Bringing in a Fractional Leader to build your playbooks and processes is going to be more efficient and effective because they’re not going to have 100 other initiatives to deal with. As for building your core tech stack… I love my sales leaders, but most of them have not kept up with the explosion of technology and AI. They know at a high level what the tech stack does, but all the moving pieces, integrations, new features, consolidations: You need someone where this is all or most of what they do.
For hiring, I’ll say it’s on a case-to-case basis. But an effective use of Fractional Leadership that people don’t take advantage of is after working with the Fractional Leader for whatever the stage was, they can help you find that full-time hire that will be right for your business at the next phase.
REASON #3 - TO BRING IN A FRACTIONAL REVENUE LEADER: FOCUSED ON PERFORMANCE AS MUCH AS STRATEGY
This is the big one. Like I said before, a Fractional Revenue Leader is not someone that comes in, assesses, and gives you a 200-page document on what to do next.
Fractional Revenue Leaders focus on building the strategy for what your organization is trying to achieve in the next 6-18 months ($5 million ARR, next round of funding, 2nd sales development arm, overhauling the current sales process, etc.), and they are closely tied to the results.
You may be thinking that a full-time VP or CRO is, of course, also tied to results. But they are too far removed from performance and the day-to-day – as they should be. They’re not going to listen to calls and demos or review sequences. But if that’s what you need to figure out why pipeline is down and deals aren’t getting over the finish line – hire a fractional resource.

- PROVIDED INFORMATION:
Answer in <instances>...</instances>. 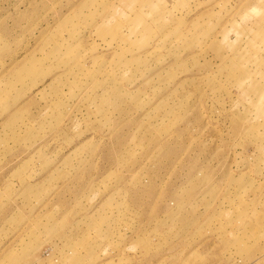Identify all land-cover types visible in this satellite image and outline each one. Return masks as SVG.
I'll use <instances>...</instances> for the list:
<instances>
[{
  "label": "rangeland",
  "instance_id": "obj_1",
  "mask_svg": "<svg viewBox=\"0 0 264 264\" xmlns=\"http://www.w3.org/2000/svg\"><path fill=\"white\" fill-rule=\"evenodd\" d=\"M0 264H264V0H0Z\"/></svg>",
  "mask_w": 264,
  "mask_h": 264
}]
</instances>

- EXERCISE GOAL: Reproduce the fractional leadership passage from "Fractional Revenue Leaders" up to and including "a fractional resource.", substituting "outcomes" for each occurrence of "results".

- SOLVED PROBLEM:
Fractional Revenue Leaders focus on building the strategy for what your organization is trying to achieve in the next 6-18 months ($5 million ARR, next round of funding, 2nd sales development arm, overhauling the current sales process, etc.), and they are closely tied to the outcomes.
You may be thinking that a full-time VP or CRO is, of course, also tied to outcomes. But they are too far removed from performance and the day-to-day – as they should be. They’re not going to listen to calls and demos or review sequences. But if that’s what you need to figure out why pipeline is down and deals aren’t getting over the finish line – hire a fractional resource.